The dashboard shows numerator and denominator means alongside the ratio so the math is auditable.
Outlier handling
Sums and means need outlier handling. Two options:
Winsorize at a percentile. Anything above is clamped to the value at that percentile.
shipeasy metrics create revenue_per_user \
--event purchase \
--query 'sum(purchase, revenueCents)' \
--winsorize 9999 (default), 95, 90. Lower percentiles clamp more aggressively.
Trims the rarest 1% (or 5% / 10%) to the value of that percentile,
keeps the body of the distribution intact.
For a hard ceiling (e.g. session length can't reasonably exceed 4 hours, revenue per user can't exceed your enterprise plan price.
The cutoff is computed from the combined control + treatment sample, then applied to both arms. This prevents the bug where one variant accidentally has its outliers preserved and looks artificially better. You can verify in the dashboard: the "applied threshold" row shows the same value across arms.
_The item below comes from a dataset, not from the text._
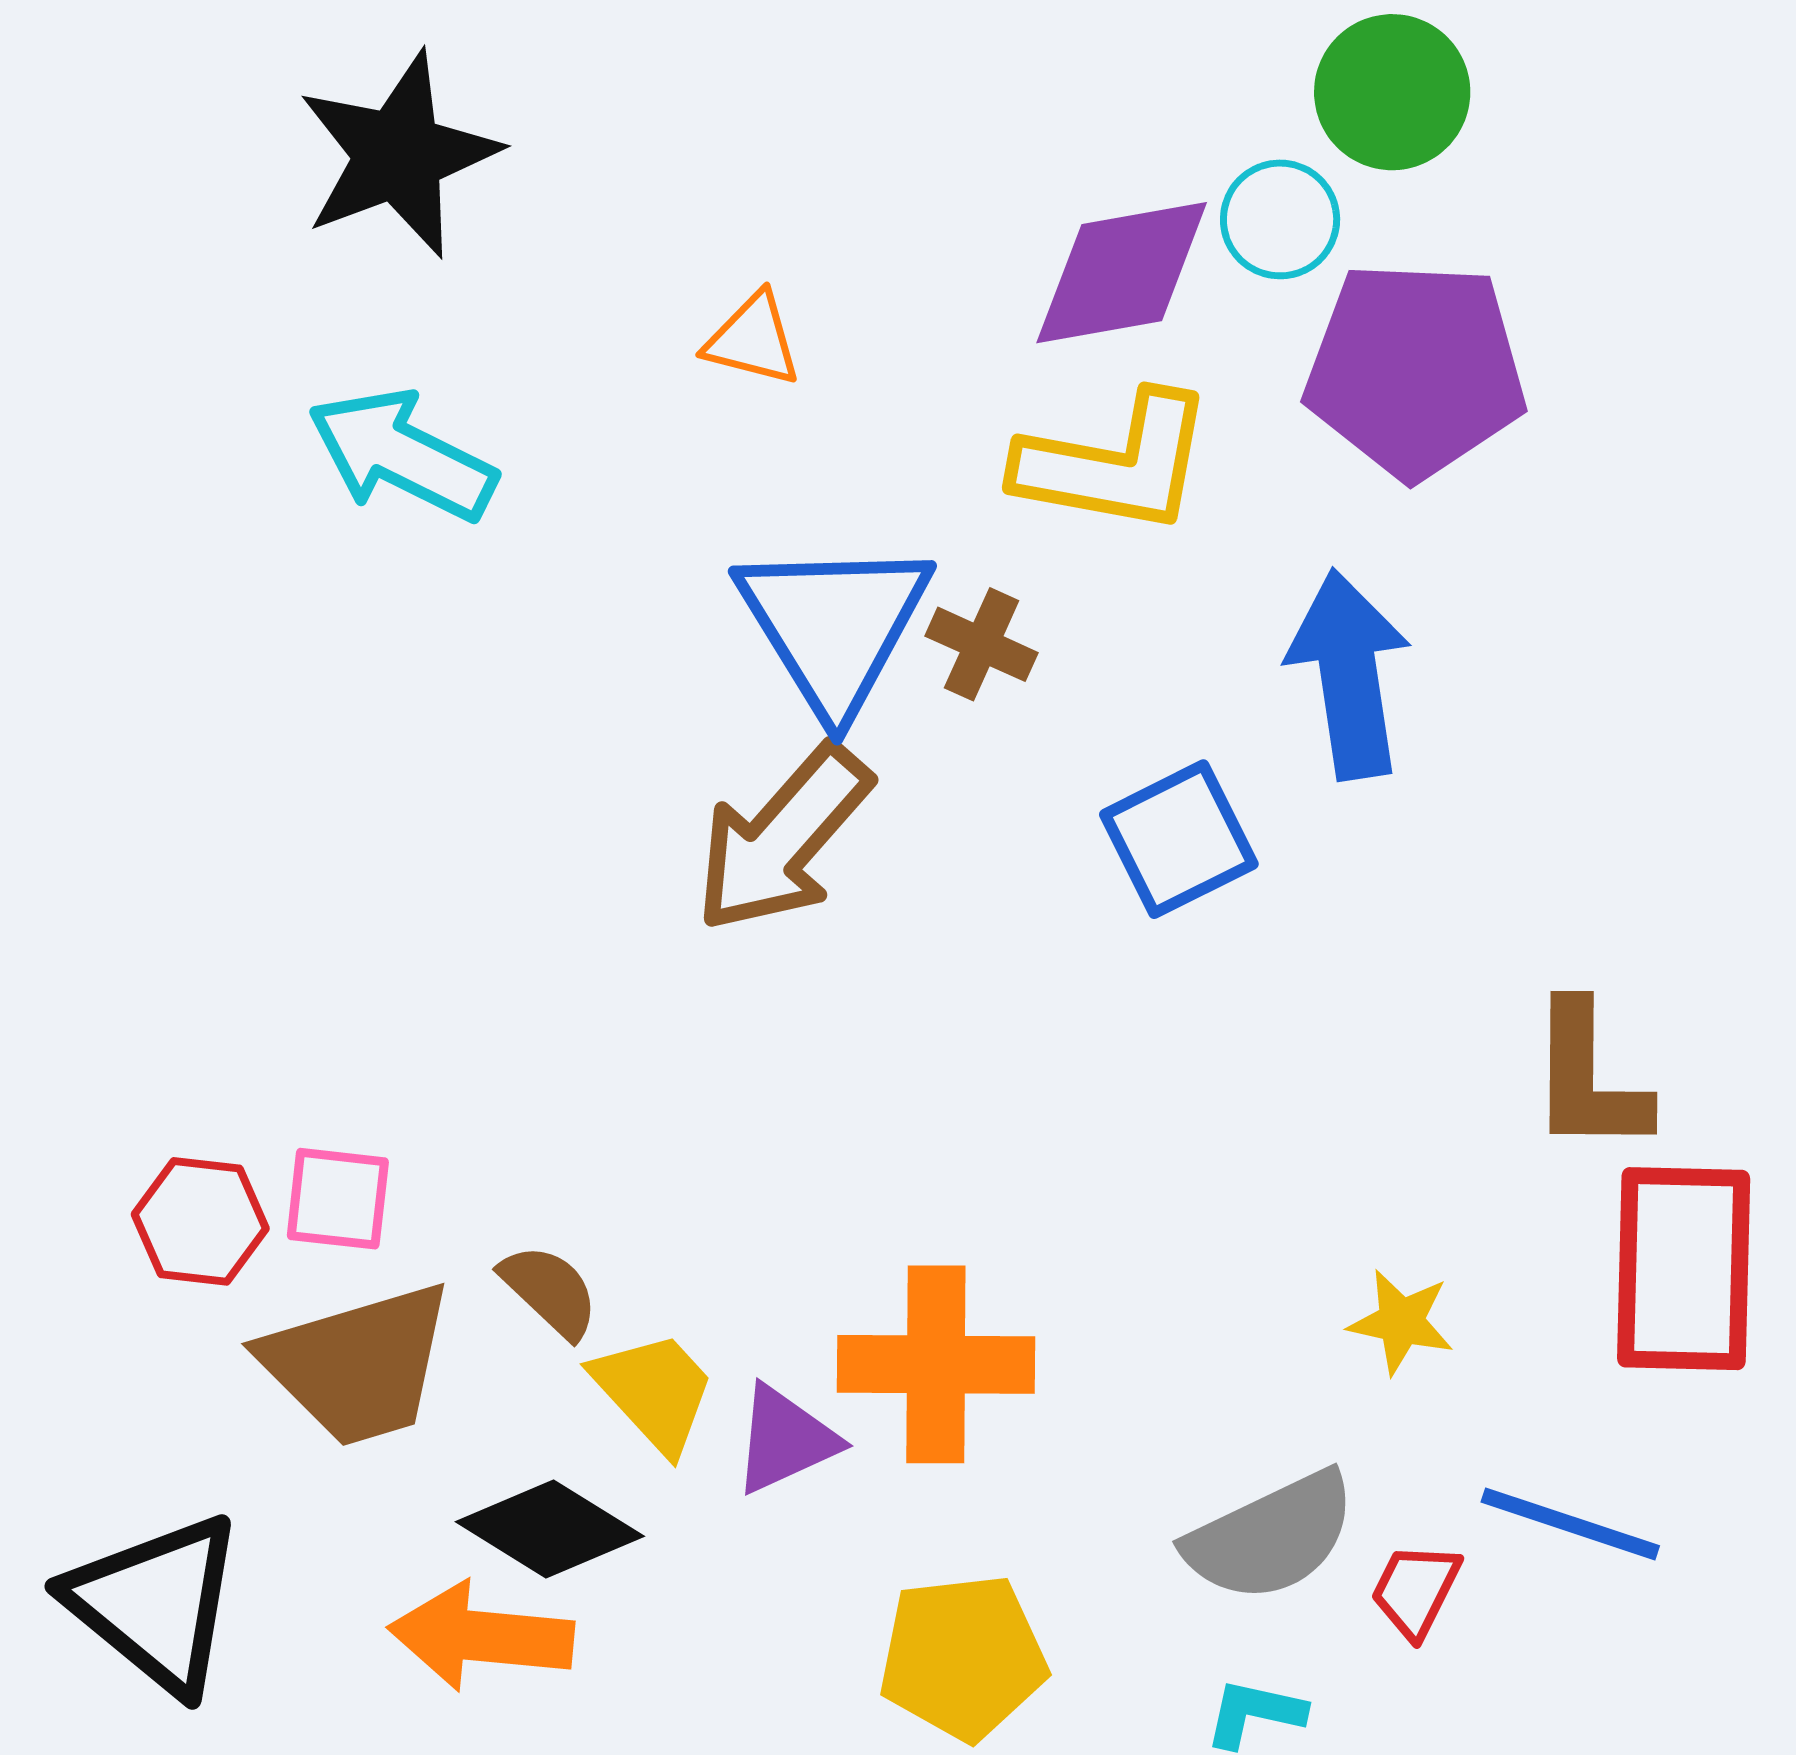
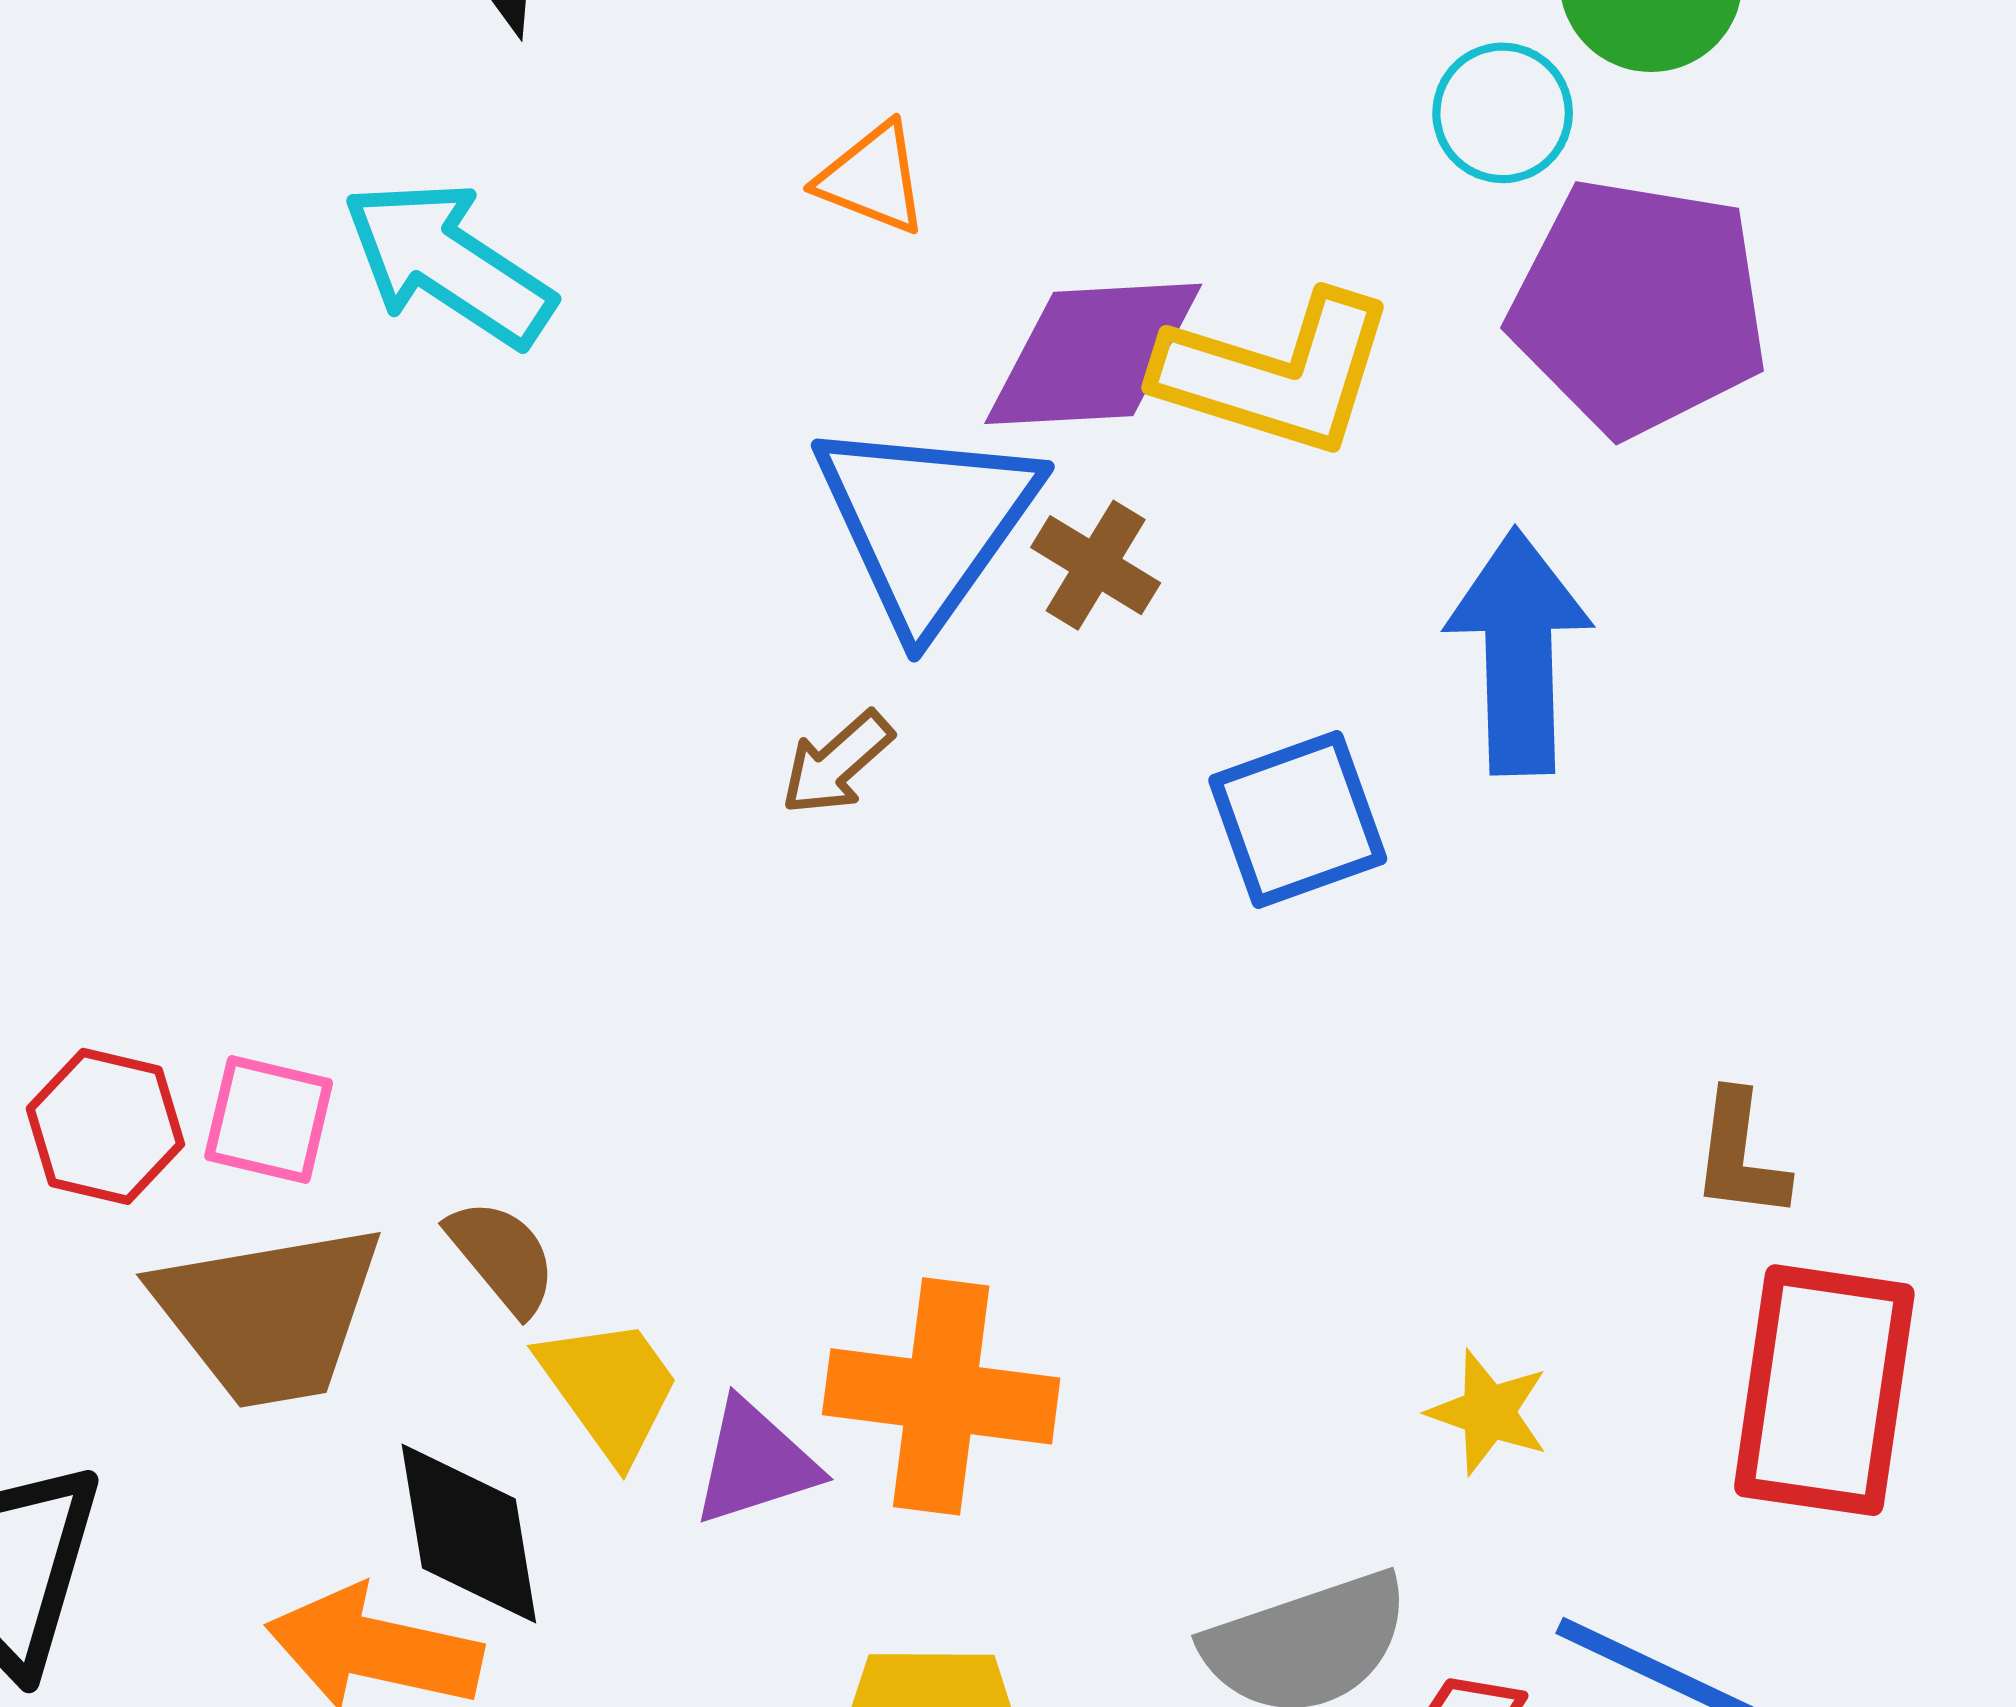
purple diamond: (1122, 273) -> (1093, 354), moved
brown arrow: (783, 838) -> (837, 763), size x0.5
brown L-shape: (1588, 1078) -> (1740, 1155), size x0.7
black diamond: (550, 1529) -> (469, 1533), turned 42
The trade-off: clamping reduces variance (good — narrower CI, easier to detect lift) at the cost of slightly understating the true effect when the variant genuinely moves the tail (rare).
Filters
You can tighten what counts toward a metric with filters. Same shape as feature flag targeting rules,
applied to the event's properties payload before aggregation:
shipeasy metrics create organic_purchase \
--event purchase \
--query 'count_users(purchase{channel="organic"})'Now only purchase events with channel == "organic" count. Multiple
predicates inside {} are ANDed (commas separate them). String values must
be double-quoted in the DSL; =~ does regex match for numeric / pattern
filters.
Common shapes:
# Web only (exclude mobile app purchases)
'count_users(purchase{platform="web"})'
# Geographic slice
'count_users(purchase{country=~"^(US|CA|GB)$"})'
# Multiple — ANDed inside the same {}
'count_users(purchase{platform="web", country="US"})'Filters run cheaply during aggregation. You can have many metrics that share the same underlying event, each filtering differently — no need to log the same purchase twice with different names.
Direction
The dashboard infers each metric's "good" direction from its name + the
metric type when you attach it to an experiment as primary or guardrail.
Words like error, fail, latency, crash, churn, bounce are
flagged as lower-is-better (see
apps/ui/src/app/dashboard/[projectId]/metrics/metrics-list-view.tsx for
the exact heuristic). Override on the experiment-metric attachment in the
dashboard when the heuristic gets it wrong.
When you don't have the event yet
A metric definition can be created before any matching events exist. The pipeline picks them up
once they start arriving. Use this to define metrics for an upcoming experiment ahead of time,
then deploy the track() call as part of the same release.
What you can't do: create a metric, attach it to a running experiment, and have it back-fill against events from before the experiment started. Analysis runs forward from attachment time.
Inspecting a metric
# What does the metric definition look like?
shipeasy metrics get purchase_conversion
# What's the historical baseline distribution? (Powers the MDE calculator.)
shipeasy metrics baseline purchase_conversion --window 30d
# Dry-run aggregation against a recent sample
shipeasy metrics preview purchase_conversion --sample 1000The baseline command is the one to run before launching an experiment — it tells you the
metric's variance, which feeds the power calculation directly.